====== INPUT DATA

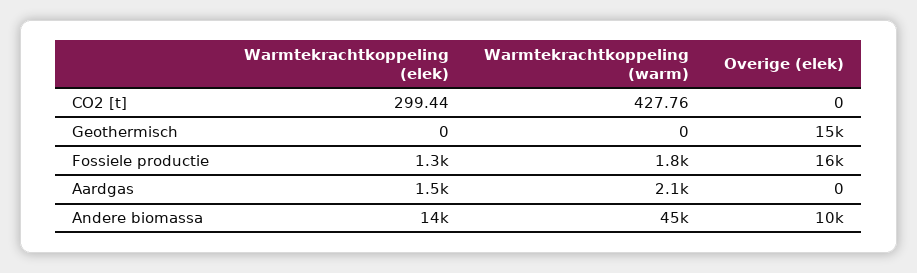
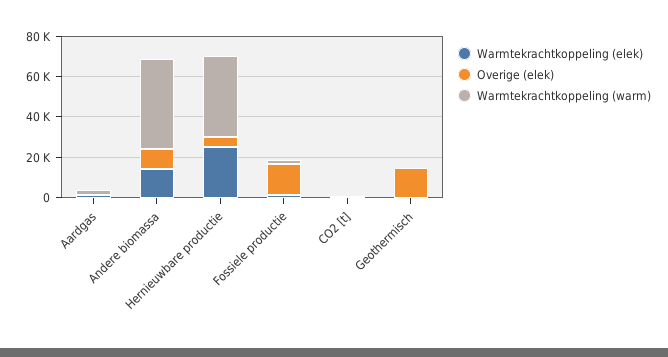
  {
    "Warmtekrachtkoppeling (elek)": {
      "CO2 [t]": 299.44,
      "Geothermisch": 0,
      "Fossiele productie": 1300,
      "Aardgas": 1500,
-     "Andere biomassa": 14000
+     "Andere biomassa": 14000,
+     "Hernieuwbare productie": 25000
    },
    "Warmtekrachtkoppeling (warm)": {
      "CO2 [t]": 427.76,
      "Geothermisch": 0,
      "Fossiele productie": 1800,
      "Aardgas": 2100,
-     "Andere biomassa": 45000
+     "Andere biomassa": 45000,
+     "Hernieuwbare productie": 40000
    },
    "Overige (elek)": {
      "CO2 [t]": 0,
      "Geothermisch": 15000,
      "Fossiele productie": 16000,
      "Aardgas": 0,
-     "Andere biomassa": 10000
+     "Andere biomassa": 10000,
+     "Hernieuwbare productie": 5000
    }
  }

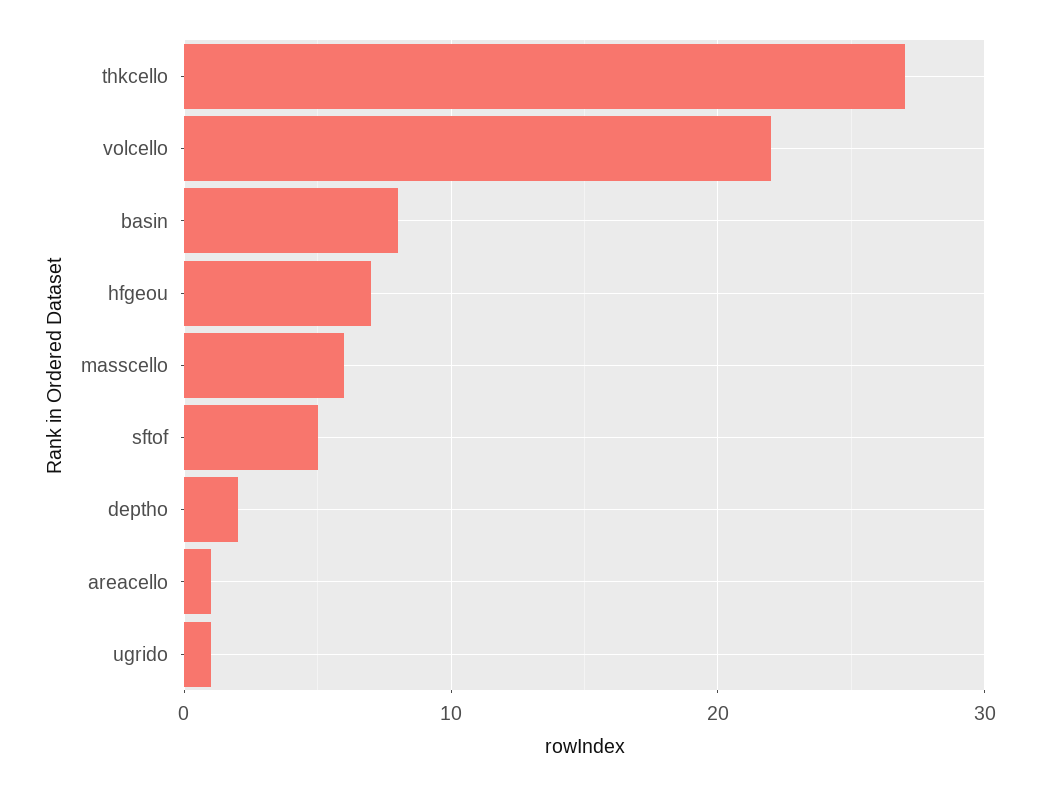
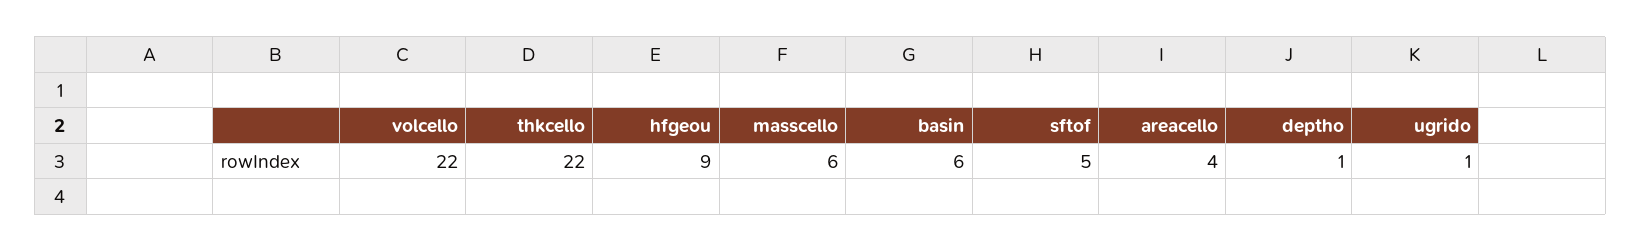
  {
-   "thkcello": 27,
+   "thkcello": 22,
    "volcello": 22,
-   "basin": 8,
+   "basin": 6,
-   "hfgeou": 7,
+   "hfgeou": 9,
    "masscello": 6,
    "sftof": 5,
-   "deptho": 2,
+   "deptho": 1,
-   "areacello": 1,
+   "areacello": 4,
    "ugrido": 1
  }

============

Transcribe the records above exactly, omitting every picture they contain.

EXERCISE RESPONSE:
  {
    "Warmtekrachtkoppeling (elek)": {
      "CO2 [t]": 299.44,
      "Geothermisch": 0,
      "Fossiele productie": 1300,
      "Aardgas": 1500,
-     "Andere biomassa": 14000
+     "Andere biomassa": 14000,
+     "Hernieuwbare productie": 25000
    },
    "Warmtekrachtkoppeling (warm)": {
      "CO2 [t]": 427.76,
      "Geothermisch": 0,
      "Fossiele productie": 1800,
      "Aardgas": 2100,
-     "Andere biomassa": 45000
+     "Andere biomassa": 45000,
+     "Hernieuwbare productie": 40000
    },
    "Overige (elek)": {
      "CO2 [t]": 0,
      "Geothermisch": 15000,
      "Fossiele productie": 16000,
      "Aardgas": 0,
-     "Andere biomassa": 10000
+     "Andere biomassa": 10000,
+     "Hernieuwbare productie": 5000
    }
  }

  {
-   "thkcello": 27,
+   "thkcello": 22,
    "volcello": 22,
-   "basin": 8,
+   "basin": 6,
-   "hfgeou": 7,
+   "hfgeou": 9,
    "masscello": 6,
    "sftof": 5,
-   "deptho": 2,
+   "deptho": 1,
-   "areacello": 1,
+   "areacello": 4,
    "ugrido": 1
  }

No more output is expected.